By his own account, Medvedev started out with no greater ambition than to be a good poet, only to find himself embarassed and stifled at the very moment this ambition began to come true. Thus he reminisces:
Once, after performing in a poetry competition in Rome, I remember walking around that city, absolutely happy, a kind of successful poet on tour, half-Bukowski, half-Yevtushenko, a real VIP (and at the same time a child), sipping at a gigantic bottle of beer, which seemed to terrify the woman I was walking with, a young Swiss poet, and I remember thinking --or, no, at the time I couldn't think it, but I felt it-- that nothing better than this would ever happen to me, not, anyway, in this sense, and so I should probably not do it again (122).

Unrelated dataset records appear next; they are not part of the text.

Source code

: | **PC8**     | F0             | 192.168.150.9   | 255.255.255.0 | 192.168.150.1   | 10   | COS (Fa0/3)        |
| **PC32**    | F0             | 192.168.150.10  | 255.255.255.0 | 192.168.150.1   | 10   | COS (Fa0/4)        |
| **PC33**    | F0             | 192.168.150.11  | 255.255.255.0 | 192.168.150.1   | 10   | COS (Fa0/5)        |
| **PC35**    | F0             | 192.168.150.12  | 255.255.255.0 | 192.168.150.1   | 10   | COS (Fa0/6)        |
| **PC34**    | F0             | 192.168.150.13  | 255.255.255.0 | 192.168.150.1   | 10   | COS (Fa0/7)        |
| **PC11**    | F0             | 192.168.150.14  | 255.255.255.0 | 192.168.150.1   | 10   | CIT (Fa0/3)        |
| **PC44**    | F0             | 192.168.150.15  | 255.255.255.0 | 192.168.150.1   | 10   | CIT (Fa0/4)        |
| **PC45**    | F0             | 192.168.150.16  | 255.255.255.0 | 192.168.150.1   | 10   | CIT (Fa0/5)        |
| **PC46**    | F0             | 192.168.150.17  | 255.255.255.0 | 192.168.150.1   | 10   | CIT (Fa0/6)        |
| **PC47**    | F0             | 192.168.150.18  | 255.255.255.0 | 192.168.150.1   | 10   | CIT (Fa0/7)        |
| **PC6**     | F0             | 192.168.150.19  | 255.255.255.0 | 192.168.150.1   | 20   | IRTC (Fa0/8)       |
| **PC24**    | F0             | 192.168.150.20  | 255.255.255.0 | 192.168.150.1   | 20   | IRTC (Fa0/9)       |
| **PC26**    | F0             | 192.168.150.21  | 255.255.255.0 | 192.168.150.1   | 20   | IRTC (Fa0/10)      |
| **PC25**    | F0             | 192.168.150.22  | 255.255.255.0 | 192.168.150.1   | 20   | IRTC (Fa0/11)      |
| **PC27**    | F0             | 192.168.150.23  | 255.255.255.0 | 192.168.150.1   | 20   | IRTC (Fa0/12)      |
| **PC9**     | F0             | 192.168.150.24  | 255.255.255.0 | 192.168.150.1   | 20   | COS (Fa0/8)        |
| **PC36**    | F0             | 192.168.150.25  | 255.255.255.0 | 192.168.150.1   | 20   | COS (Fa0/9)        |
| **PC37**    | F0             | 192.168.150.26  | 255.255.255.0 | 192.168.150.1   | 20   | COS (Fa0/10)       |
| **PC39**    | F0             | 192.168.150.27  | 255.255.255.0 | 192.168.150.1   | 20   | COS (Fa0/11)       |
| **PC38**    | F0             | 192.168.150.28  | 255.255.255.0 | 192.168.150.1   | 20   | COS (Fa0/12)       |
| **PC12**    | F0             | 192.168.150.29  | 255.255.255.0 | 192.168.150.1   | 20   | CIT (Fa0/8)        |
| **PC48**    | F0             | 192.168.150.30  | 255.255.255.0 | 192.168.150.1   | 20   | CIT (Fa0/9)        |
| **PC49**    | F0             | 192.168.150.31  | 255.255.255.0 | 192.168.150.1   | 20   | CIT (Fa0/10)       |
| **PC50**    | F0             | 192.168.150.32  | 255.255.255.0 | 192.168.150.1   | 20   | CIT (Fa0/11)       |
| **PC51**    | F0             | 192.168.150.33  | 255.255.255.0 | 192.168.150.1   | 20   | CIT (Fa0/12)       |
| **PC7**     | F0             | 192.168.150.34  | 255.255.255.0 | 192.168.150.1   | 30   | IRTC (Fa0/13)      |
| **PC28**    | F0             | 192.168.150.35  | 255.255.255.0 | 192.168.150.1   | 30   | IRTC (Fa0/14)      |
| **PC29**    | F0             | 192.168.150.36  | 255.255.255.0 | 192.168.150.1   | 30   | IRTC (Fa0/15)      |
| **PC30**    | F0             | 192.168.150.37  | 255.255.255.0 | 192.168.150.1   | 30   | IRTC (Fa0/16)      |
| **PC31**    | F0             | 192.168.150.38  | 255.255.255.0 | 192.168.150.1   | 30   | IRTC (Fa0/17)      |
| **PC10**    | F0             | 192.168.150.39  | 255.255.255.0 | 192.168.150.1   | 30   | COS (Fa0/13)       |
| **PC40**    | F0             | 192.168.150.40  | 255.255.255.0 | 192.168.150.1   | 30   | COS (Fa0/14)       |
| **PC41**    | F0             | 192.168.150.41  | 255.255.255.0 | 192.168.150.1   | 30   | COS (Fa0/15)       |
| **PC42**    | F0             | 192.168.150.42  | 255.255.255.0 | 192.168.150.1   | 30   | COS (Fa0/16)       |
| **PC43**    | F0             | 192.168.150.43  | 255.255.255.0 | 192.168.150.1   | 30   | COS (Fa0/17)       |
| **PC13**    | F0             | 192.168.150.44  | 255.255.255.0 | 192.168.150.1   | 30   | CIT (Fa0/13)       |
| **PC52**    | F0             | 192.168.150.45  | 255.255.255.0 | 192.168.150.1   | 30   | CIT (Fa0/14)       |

This may have been the beginning of the end, but luckily there was still time for Medvedev to extract another poem from this Italian sojourn, the delightful 'Europe' of 2002. The opening lines describe his long journey there, on a bus from Moscow:
I’m riding the bus
with a group of athletes
from some provincial town
they’re going to a competition in Milan;
our bus has stopped at the border,
and waits to go through customs.
what country are we entering? one of them asks me;
Poland, I say
so that’s what, the EU? he asks.
no, I say. Poland’s not in the EU yet
what other countries are we going
through? Germany, I say, Austria,
he nods
Portugal, I lie; he nods again;
I could have said Greece, Syria, Ireland—he’d have
nodded.
oh, mighty athlete:
our bus will travel through Iceland,
we’ll see sheep, deer,
muskoxen;
we’ll see camels;
we’ll see the early ice—
hills of not quite solid,
not yet formed
(they call it “uncrystallized”)
but very real, early ice;
we’ll see the Alps—they’ll be
to both sides of us—
there’ll be some nice places to cool off;
we’ll see the ruins of Thebes, and the remains
of mad Alexandria—
It is of course a truism that poetry cannot be translated. Gessen and company have done a fine job at this impossible task, but it is worth pausing at at least one point where the charm of the original is necessarily lost. Consider the narrator's spiralling fibs to the athlete, drifting further from reality with each line, adding absurd detail to test the limits of the athlete's ignorance. He tells him that there is a certain variety of 'early ice' in Iceland, that is called 'uncrystallized'. The Russian word, which did not exist before Medvedev used it, is nedovykristallizovavshiïsya, which is something more like 'not-yet-having-been-fully-crystallized', some sort of perfect passive participialized adjective with so many prefixes that I could not possibly give you the full parsing of its semantic components. The bluff that there are Icelandic iceologists who regularly deploy this technical ice term captures the full extent, even more than the claim that Portugal lies on the route from Moscow to Rome, of the difference between the poet's and the athlete's understanding of the world.